Co prawda murarzowi nic nie zrobią , ale już kandydatowi na prawnika, sędziego, handlowca bądź innego pracownika umysłowego może to zaszkodzić.
Takim ludziom praktycznie nie przysługuje to co przeciętnemu kowalskiemu, tak jak tobie czy mi.
Jeśli zaryzykują, to mogą zostać wykluczeni z listy kandydatów na określone stanowisko, bądź po prostu zastąpieni kimś innym, bo w końcu każdy pracodawca (urząd, ew. korporacja bądź branża dmucha na zimne)
Ludzie którzy się żalą często wywodzą się grona inteligencji, które zapomniało iż celibat w odpowiednim znaczeniu oraz pojmowaniu tego słowa dotyczy nie tylko księży. (wystarczy jedna menda która czegoś tam pozazdrości, albo będzie złośliwa.)
Prosty przykład, nawiążesz kontakt z kochanką przez skype, i powiedz mi co tu ciebie chroni kiedy ona ma zwykły komputer. ? (wszystko leci przez komputer pośredniczący)
Wierz mi, że każda większa firma dba o dobre imię, a taka wiadomość może bardzo ci zaszkodzić w drodze dalszego awansu.

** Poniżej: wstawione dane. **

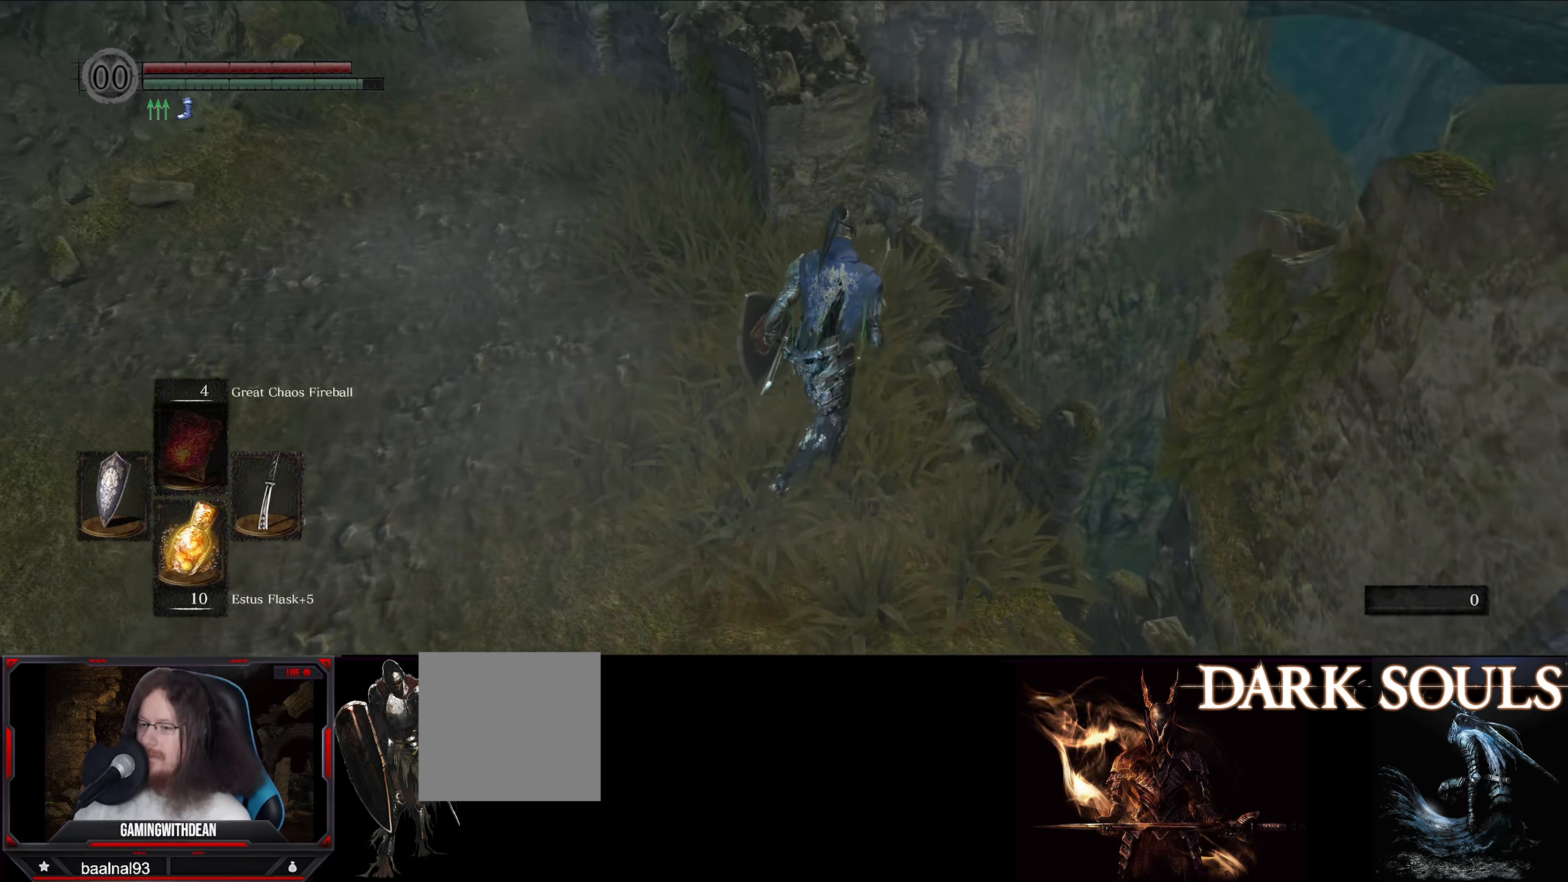
{"buttons": [], "left_stick": "up", "right_stick": "center", "events": []}
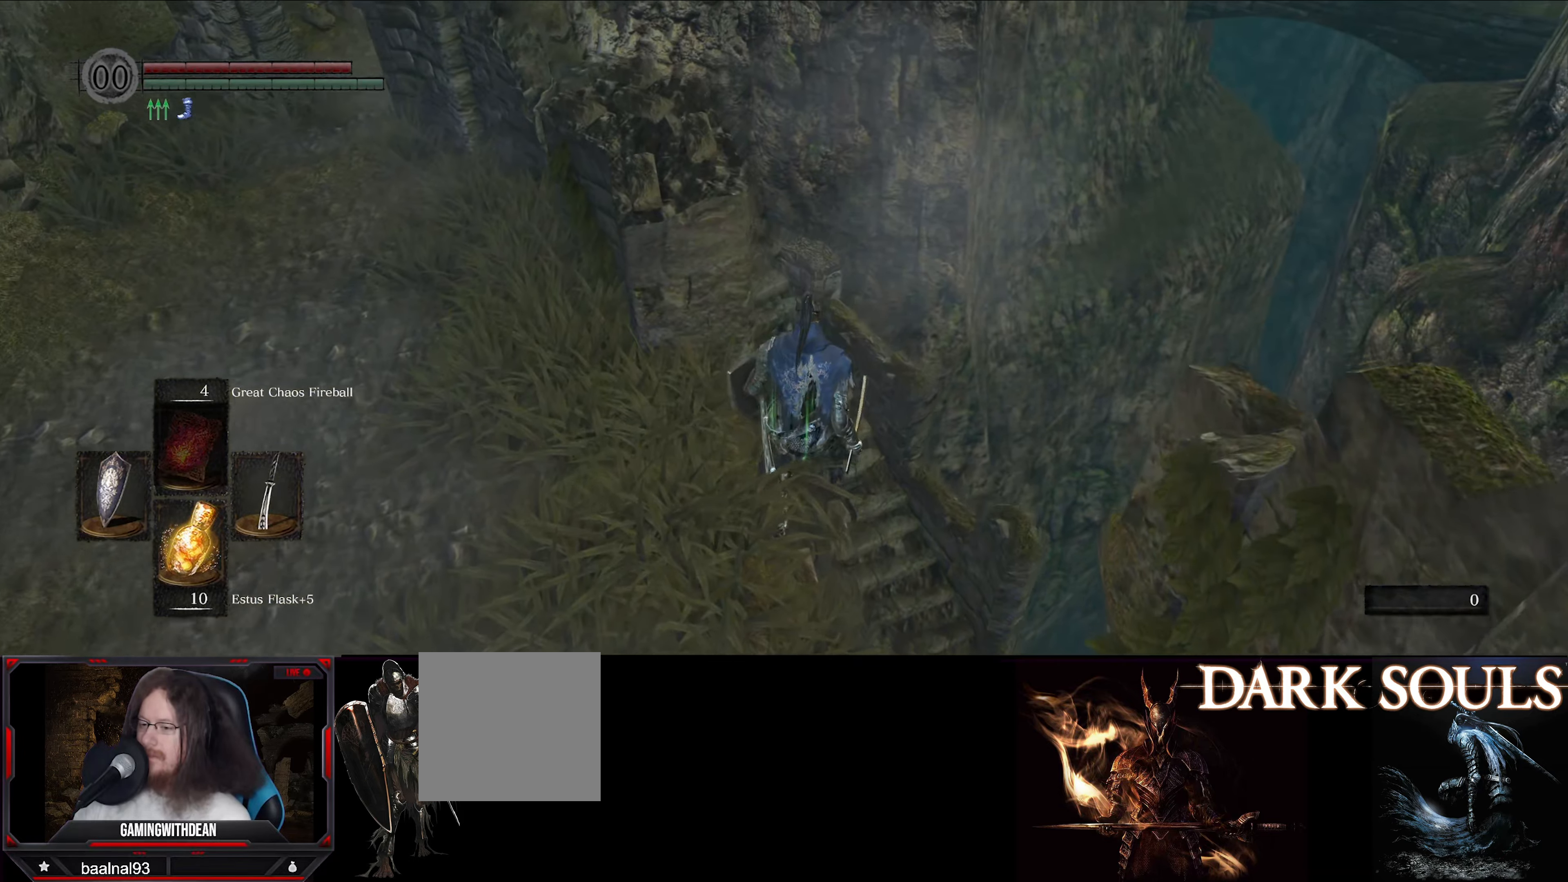
{"buttons": [], "left_stick": "center", "right_stick": "center", "events": [[500, "left_stick", "center"]]}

Jeszcze raz pragnę ciebie uświadomić, że w tym temacie który założyłem nie rozchodzi się o jakiś kozaków którzy szyfrują sobie firmowe wiadomości, bo tak naprawdę rozchodzi się tu o jakieś show, a nie owoce twojej pracy.
Celem tego przestępstwa jest pozyskanie czegoś co ciebie zgnoi, a nie zrobi bohatera za zasługi.
Ja tu piszę o życiu, i wierz mi że nie każdy ma aż taką styczność z informatyką tak jak ty, i nie każdy zdąży w porę się obudzić.
Mam nadzieję że podobne tematy pojawią się na innych forach, bo tu już nie rozchodzi się o szpiegowanie ludzi w celu zwalczania przestępczości. Te narzędzia wykorzystuje się celu łamania prawa.
Jeszcze trochę a i dziennikarze dostaną zielone światełko.